Materials provided Block Start
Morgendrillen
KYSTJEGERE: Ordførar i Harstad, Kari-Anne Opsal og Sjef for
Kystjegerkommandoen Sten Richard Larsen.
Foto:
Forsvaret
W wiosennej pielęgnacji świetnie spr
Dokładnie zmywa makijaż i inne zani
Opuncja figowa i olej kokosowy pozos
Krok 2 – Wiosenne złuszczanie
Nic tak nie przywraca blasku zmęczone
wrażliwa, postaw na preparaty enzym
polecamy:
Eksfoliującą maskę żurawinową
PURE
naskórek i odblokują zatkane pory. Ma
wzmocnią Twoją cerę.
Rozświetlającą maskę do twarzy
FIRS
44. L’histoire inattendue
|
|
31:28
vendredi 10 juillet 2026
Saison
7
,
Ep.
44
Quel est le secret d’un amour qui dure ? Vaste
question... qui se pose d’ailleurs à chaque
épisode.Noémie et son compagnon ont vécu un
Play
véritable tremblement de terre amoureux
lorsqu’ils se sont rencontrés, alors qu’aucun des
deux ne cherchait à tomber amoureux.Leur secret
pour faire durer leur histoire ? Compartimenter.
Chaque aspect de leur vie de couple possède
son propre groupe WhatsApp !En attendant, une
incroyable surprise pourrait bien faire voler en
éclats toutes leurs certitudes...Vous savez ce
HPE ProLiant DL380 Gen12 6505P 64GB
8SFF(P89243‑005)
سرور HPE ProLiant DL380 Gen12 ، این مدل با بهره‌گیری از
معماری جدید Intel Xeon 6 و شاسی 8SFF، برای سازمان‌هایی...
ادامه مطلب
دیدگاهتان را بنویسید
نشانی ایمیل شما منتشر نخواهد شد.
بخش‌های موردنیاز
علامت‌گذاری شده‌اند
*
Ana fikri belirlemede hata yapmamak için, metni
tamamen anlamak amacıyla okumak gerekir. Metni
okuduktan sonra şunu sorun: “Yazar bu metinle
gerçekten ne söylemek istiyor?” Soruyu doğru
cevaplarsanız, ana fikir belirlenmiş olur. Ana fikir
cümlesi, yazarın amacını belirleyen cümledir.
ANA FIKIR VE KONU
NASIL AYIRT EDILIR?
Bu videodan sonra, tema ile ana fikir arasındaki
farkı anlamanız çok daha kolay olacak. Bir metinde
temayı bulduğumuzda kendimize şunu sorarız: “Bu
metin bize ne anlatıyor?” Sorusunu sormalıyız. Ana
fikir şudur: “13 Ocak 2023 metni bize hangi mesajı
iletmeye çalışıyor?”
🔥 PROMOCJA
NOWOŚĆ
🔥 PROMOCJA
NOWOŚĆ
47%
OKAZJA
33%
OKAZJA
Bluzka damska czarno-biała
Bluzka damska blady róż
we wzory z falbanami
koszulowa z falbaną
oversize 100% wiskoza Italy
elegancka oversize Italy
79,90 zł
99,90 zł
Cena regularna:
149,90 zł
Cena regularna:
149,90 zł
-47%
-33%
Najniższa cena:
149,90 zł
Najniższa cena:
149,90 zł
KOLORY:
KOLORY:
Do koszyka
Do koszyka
Materials provided Block End
> What to work on: Pull out every line from the rows above that contains the string "damska", counting only matches with the same capitalization.

> Written response:
Bluzka damska czarno-biała
Bluzka damska blady róż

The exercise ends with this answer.